However, he will go on to set limits to the approach in remarks that will instantly be taken as an allusion to the 2003 invasion. "Our approach will also be hard-headed and realistic," he will say. "We have learned – in some cases the hard way – that democracy cannot be created by diktat. Freedom cannot be commanded into existence."
The Deputy Prime Minister will also spell out the Government's willingness to bring new countries into the UN Security Council with permanent seats that would inevitably dilute the power Britain, with veto rights, has held in New York for 60 years. Among the countries he names are Germany, Brazil, India and Japan.

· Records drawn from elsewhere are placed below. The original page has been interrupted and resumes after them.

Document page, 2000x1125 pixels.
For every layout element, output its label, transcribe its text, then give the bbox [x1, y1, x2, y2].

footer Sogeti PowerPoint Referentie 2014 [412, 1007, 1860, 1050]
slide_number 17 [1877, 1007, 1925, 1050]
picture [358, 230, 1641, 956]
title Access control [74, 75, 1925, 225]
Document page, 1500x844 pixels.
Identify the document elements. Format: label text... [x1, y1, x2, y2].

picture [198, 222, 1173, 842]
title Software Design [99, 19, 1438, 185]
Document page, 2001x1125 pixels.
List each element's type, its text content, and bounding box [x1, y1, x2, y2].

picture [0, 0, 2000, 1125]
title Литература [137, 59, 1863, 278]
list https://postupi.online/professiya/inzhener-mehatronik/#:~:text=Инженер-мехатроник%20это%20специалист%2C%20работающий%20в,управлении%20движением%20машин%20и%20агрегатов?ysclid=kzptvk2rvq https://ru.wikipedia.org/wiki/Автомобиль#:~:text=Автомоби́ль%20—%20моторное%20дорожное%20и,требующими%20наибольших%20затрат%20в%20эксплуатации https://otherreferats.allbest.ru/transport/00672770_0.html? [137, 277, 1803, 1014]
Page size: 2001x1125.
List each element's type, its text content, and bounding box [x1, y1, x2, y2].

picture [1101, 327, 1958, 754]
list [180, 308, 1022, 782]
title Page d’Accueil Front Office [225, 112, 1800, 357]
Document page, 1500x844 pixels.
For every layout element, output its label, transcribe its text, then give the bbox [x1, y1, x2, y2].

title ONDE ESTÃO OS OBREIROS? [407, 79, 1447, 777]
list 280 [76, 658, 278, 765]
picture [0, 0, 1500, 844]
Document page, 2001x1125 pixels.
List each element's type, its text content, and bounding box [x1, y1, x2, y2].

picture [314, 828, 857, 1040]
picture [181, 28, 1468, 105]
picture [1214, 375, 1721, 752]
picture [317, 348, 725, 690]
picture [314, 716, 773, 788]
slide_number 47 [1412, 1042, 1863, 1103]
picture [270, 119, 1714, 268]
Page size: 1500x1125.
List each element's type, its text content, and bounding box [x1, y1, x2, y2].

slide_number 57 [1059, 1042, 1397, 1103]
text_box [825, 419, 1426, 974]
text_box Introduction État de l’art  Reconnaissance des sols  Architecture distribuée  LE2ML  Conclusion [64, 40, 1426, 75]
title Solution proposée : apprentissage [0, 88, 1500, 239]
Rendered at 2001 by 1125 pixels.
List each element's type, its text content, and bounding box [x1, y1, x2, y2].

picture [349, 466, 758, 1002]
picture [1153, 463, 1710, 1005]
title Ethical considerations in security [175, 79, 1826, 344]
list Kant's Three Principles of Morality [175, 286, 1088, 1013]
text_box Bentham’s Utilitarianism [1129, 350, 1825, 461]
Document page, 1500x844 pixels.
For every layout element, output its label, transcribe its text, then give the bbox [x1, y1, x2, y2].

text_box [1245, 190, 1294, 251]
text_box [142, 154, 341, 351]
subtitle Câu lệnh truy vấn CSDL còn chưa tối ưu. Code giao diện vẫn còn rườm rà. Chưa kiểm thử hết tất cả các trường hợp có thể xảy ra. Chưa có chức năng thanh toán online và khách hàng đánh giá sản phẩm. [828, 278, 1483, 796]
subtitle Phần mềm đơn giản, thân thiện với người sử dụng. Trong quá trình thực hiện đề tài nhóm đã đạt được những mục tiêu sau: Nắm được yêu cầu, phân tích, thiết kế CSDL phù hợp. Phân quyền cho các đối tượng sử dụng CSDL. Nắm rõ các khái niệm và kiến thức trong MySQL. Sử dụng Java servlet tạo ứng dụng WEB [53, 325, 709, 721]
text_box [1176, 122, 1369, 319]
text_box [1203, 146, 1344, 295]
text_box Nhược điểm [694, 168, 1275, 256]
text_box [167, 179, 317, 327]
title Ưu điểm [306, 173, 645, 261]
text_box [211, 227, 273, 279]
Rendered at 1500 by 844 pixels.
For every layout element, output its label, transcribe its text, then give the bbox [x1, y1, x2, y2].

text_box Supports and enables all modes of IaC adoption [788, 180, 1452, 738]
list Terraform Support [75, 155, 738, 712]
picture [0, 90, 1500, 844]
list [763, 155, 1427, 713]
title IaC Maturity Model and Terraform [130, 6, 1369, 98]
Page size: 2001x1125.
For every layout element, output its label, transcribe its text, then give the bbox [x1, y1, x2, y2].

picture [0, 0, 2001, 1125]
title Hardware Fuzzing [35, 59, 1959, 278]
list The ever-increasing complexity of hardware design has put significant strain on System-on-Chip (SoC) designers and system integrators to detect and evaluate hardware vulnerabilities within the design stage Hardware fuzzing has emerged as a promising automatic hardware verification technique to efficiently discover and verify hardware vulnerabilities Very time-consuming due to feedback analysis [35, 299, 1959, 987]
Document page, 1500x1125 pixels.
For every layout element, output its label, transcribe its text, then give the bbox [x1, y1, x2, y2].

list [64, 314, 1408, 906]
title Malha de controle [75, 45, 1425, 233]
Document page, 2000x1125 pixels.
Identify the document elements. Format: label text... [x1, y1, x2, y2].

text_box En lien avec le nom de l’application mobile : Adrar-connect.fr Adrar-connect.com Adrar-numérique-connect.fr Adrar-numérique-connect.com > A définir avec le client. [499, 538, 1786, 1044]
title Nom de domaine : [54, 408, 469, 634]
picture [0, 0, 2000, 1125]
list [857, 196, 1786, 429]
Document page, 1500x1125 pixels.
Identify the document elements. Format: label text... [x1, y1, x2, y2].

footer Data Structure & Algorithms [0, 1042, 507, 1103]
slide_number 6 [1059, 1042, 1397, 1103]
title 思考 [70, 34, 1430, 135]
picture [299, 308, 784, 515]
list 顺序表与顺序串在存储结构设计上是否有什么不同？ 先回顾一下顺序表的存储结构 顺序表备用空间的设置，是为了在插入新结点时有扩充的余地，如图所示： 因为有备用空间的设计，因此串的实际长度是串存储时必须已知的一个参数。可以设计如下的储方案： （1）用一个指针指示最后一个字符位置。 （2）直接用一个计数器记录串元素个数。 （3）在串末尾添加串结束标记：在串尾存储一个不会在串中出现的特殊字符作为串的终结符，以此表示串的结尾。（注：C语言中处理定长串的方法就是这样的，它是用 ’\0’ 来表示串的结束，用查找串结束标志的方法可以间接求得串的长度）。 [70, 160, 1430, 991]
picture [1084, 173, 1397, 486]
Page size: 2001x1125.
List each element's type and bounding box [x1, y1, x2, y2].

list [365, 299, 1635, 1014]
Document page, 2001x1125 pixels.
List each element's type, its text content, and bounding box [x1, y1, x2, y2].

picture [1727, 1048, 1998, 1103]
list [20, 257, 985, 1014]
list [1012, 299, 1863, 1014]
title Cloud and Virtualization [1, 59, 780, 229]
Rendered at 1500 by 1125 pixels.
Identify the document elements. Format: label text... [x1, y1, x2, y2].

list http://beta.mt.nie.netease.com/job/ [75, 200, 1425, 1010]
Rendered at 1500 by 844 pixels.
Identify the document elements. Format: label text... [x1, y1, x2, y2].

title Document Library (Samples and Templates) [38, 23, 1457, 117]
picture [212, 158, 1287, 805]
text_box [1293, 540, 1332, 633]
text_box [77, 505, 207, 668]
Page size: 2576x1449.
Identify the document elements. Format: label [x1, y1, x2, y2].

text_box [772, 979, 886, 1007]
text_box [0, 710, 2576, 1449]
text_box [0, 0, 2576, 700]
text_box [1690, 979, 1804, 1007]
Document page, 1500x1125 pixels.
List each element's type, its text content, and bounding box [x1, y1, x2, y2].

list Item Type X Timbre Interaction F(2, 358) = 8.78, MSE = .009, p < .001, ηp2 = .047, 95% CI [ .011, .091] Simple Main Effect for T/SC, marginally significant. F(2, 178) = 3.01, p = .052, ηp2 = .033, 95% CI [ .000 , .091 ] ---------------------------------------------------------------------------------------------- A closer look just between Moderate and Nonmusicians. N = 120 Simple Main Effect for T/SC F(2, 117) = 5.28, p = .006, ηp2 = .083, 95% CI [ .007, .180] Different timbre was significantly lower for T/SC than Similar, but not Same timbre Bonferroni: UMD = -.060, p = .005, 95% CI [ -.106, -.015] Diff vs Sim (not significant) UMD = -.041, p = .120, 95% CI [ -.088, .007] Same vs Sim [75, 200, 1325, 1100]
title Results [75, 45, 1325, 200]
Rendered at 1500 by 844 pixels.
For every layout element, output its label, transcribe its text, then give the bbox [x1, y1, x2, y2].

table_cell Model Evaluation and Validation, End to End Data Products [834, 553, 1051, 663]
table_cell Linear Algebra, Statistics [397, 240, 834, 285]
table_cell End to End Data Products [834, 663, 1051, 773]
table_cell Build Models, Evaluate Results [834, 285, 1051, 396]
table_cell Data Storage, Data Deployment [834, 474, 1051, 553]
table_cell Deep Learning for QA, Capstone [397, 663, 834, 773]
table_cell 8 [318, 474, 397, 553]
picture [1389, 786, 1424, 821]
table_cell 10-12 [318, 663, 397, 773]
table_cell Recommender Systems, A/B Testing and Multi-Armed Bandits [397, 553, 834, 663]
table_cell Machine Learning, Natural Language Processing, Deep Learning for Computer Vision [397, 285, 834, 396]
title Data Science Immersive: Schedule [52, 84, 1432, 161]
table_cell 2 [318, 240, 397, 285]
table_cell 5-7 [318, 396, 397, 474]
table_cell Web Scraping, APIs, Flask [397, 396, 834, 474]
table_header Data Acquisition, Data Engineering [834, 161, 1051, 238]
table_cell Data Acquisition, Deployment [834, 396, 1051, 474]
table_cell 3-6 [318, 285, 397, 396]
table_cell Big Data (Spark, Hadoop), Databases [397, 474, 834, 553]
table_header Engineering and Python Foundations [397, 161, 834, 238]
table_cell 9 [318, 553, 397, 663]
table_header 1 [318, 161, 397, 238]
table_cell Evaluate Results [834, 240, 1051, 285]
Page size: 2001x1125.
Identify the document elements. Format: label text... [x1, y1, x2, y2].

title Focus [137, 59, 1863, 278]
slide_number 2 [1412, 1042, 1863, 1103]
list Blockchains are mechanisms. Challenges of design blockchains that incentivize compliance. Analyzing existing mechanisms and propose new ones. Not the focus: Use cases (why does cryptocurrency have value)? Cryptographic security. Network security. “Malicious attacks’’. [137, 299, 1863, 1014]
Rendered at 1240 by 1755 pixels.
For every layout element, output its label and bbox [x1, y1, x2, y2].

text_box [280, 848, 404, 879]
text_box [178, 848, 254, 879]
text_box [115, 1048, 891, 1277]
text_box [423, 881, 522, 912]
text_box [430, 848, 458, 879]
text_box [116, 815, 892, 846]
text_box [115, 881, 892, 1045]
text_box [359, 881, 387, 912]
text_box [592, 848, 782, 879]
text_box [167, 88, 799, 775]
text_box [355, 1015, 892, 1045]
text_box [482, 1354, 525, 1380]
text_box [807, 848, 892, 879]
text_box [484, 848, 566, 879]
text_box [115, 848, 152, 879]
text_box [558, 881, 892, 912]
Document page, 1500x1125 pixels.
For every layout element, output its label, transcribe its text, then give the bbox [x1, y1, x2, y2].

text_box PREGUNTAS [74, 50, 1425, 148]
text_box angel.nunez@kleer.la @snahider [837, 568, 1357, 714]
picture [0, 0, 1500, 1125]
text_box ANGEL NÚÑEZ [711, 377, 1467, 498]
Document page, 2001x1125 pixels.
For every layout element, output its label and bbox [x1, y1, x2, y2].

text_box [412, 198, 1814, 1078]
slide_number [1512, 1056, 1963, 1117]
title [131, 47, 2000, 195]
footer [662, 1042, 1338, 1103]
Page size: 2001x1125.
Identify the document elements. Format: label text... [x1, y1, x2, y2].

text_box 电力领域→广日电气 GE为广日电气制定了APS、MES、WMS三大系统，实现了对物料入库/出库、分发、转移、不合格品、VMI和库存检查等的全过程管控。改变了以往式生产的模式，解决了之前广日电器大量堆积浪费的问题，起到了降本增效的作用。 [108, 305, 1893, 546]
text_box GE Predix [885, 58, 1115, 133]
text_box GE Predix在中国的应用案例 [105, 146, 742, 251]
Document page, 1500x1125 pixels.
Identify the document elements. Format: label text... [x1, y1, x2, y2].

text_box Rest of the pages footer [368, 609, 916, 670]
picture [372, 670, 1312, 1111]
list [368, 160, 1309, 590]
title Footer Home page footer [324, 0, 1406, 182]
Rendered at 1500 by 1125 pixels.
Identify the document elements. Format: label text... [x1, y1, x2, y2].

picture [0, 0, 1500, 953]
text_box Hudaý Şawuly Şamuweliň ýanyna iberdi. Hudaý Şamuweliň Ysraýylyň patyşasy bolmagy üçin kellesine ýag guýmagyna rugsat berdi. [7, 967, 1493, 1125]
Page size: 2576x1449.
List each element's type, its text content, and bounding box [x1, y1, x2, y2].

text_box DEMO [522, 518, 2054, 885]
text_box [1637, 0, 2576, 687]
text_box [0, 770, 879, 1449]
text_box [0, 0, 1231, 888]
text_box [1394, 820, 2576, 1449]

"The UN Security Council must be reformed to reflect the new geography of power," Mr Clegg will tell the hall. Later he will add: "The UK will always champion the UN. If it did not exist, we would have to invent it. But let me be frank. Without a radical overhaul, the UN will not provide the leadership the world seeks from it, and needs from it."
Originally chosen to head the British delegation to this year's General Assembly and Millennium Goals summit because it seemed for a while that they might overlap with the birth of Mr Cameron's baby, Mr Clegg has so far received a warm reception in New York. In Washington yesterday, he had meetings with US officials including Vice President Joe Biden.
But the tone in his speech today is a departure from those of British leaders who have come before him and certainly from Tony Blair who, in the minds of most other UN leaders, was hitched to George Bush at the hip – though, in fact, London worked harder to resolve diplomatic doubts about the Iraq war than Washington ever did. If multilateralism was the collateral victim of events of 2003, Mr Clegg will stress its importance in future British foreign policy, while arguing that many of the main institutions designed to foster it are showing signs of corrosion.
"The effectiveness of multilateral approaches is in question in the wake of the financial crisis, the collapse of the climate change talks in Copenhagen and the stalling of the Doha trade round.
"Too many nations and international institutions have been too reticent about promoting enlightened, human values. We need to inject new life into our institutions, and new confidence into the expression of our ideals."